__Extracted text__:
START

Technical data
Profiling a Parallel Fortran Program
109
After linking, the resulting executable can be run like any standard
executable. Creating multiple execution threads, running and
synchronizing them, and task terminating are all handled automatically.
When an executable has been linked with –mp, the Fortran initialization
routines determine how many parallel threads of execution to create. This
determination occurs each time the task starts; the number of threads is not
compiled into the code. The default is to use the number of processors that
are on the machine (the value returned by the system call
sysmp(MP_NAPROCS); see the sysmp(2) man page). The default can be
overridden by setting the shell environment variable
MP_SET_NUMTHREADS. If it is set, Fortran tasks will use the specified
number of execution threads regardless of the number of processors
physically present on the machine. MP_SET_NUMTHREADS can be an
integer from 1 to 16.
Profiling a Parallel Fortran Program
After converting a program, you need to examine execution profiles to judge
the effectiveness of the transformation. Good execution profiles of the
program are crucial to help you focus on the loops consuming the most time.
IRIX provides profiling tools that can be used on Fortran parallel programs.
Both pixie(1) and pc-sample profiling can be used. On jobs that use multiple
threads, both these methods will create multiple profile data files, one for
each thread. The standard profile analyzer prof(1) can be used to examine
this output.
The profile of a Fortran parallel job is different from a standard profile. As
mentioned in “Analyzing Data Dependencies for Multiprocessing” on page
79, to produce a parallel program, the compiler pulls the parallel DO loops
out into separate subroutines, one routine for each loop. Each of these loops
is shown as a separate procedure in the profile. Comparing the amount of
time spent in each loop by the various threads shows how well the workload
is balanced.

END

__Tasks for this exercise__:
- 1) In the passage on parallel Fortran programs, what values can MP_SET_NUMTHREADS be set to?
- 2) Repeat word for word the part of the passage on parallel Fortran programs starting at "Both pixie(1) and" and ending at "is balanced.".
The records aren't needed for this work.

__Records shown__:

START

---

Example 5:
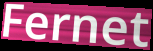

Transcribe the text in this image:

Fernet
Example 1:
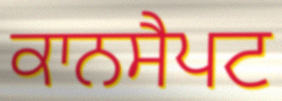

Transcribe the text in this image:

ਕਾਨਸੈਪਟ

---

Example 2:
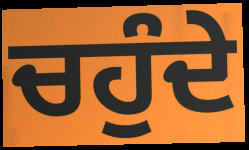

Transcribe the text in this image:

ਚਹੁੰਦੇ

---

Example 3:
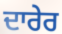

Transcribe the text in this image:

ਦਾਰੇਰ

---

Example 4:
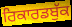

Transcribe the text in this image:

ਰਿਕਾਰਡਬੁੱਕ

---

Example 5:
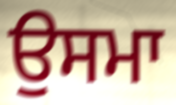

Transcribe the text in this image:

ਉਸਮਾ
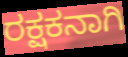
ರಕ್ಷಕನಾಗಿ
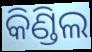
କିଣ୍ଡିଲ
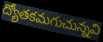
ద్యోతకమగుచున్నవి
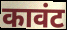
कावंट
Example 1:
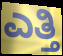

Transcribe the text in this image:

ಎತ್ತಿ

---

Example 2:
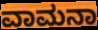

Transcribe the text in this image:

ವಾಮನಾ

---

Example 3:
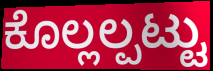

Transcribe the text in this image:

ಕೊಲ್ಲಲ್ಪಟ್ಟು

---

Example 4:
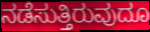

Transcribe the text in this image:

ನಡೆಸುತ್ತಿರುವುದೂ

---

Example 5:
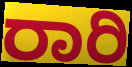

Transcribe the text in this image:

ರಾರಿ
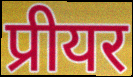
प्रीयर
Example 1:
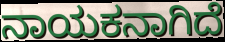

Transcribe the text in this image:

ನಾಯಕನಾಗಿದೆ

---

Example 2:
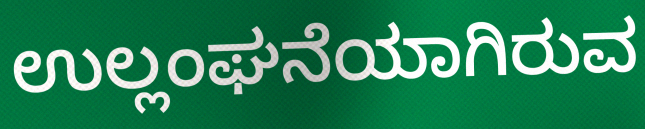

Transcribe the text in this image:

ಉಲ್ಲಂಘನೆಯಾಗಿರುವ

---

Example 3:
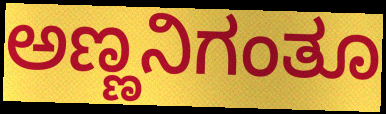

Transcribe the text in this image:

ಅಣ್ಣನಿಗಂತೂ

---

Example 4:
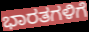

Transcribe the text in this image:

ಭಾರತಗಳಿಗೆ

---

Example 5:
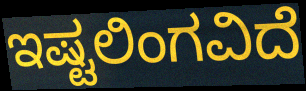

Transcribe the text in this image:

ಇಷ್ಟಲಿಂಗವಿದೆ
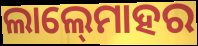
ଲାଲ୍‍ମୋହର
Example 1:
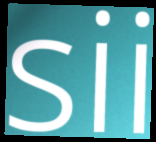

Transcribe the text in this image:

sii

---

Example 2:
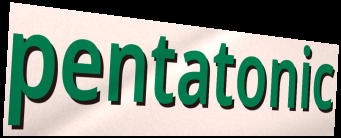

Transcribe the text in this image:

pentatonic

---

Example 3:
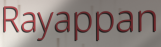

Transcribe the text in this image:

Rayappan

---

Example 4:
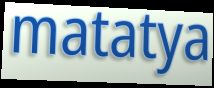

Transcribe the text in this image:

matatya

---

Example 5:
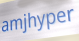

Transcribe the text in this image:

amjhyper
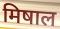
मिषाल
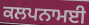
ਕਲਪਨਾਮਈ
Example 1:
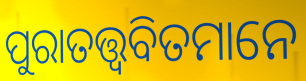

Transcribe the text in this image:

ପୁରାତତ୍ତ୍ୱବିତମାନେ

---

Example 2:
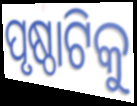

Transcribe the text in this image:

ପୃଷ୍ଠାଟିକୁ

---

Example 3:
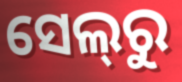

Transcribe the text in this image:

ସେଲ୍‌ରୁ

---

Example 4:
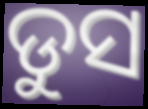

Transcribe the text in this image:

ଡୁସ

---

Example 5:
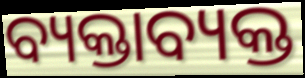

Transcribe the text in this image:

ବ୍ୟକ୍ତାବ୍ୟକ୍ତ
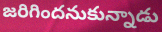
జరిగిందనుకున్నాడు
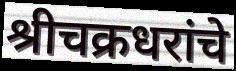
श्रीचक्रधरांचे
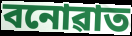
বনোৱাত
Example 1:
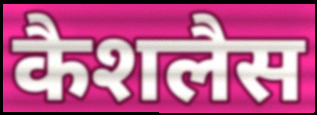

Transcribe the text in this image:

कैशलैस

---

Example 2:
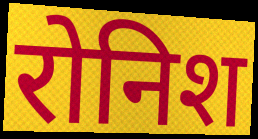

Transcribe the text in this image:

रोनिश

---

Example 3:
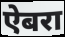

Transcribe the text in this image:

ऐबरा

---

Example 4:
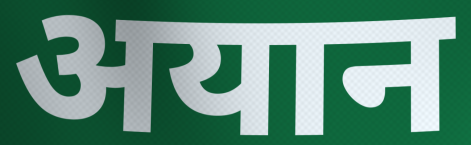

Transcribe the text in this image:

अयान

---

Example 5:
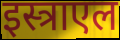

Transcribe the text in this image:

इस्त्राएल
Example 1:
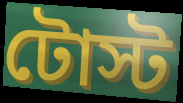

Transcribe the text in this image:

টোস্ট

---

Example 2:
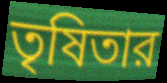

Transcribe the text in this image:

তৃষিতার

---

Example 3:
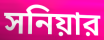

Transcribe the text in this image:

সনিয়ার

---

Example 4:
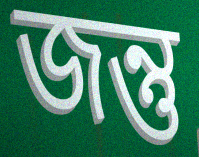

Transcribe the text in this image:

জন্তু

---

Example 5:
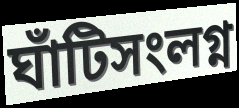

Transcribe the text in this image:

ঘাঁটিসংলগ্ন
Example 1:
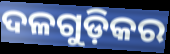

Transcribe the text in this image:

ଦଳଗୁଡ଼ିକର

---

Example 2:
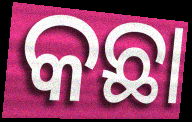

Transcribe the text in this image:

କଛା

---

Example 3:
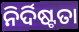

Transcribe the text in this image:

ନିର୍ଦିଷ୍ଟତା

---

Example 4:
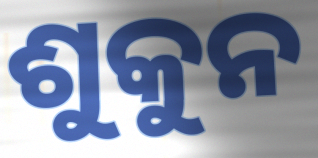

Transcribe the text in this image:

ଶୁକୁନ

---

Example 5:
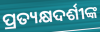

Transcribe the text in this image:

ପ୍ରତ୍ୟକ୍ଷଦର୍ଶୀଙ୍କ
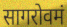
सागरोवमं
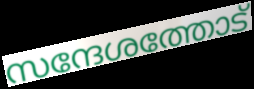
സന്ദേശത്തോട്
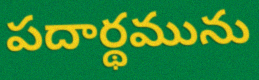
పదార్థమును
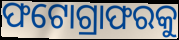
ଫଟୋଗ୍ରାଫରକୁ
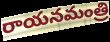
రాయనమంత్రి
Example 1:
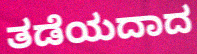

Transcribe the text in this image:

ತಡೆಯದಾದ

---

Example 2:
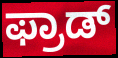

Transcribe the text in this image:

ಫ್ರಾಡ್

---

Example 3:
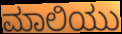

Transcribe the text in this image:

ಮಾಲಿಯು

END

__Completed exercise__:
- 1) An integer from 1 to 16.

- 2)
Both pixie(1) and pc-sample profiling can be used. On jobs that use multiple
threads, both these methods will create multiple profile data files, one for
each thread. The standard profile analyzer prof(1) can be used to examine
this output.
The profile of a Fortran parallel job is different from a standard profile. As
mentioned in “Analyzing Data Dependencies for Multiprocessing” on page
79, to produce a parallel program, the compiler pulls the parallel DO loops
out into separate subroutines, one routine for each loop. Each of these loops
is shown as a separate procedure in the profile. Comparing the amount of
time spent in each loop by the various threads shows how well the workload
is balanced.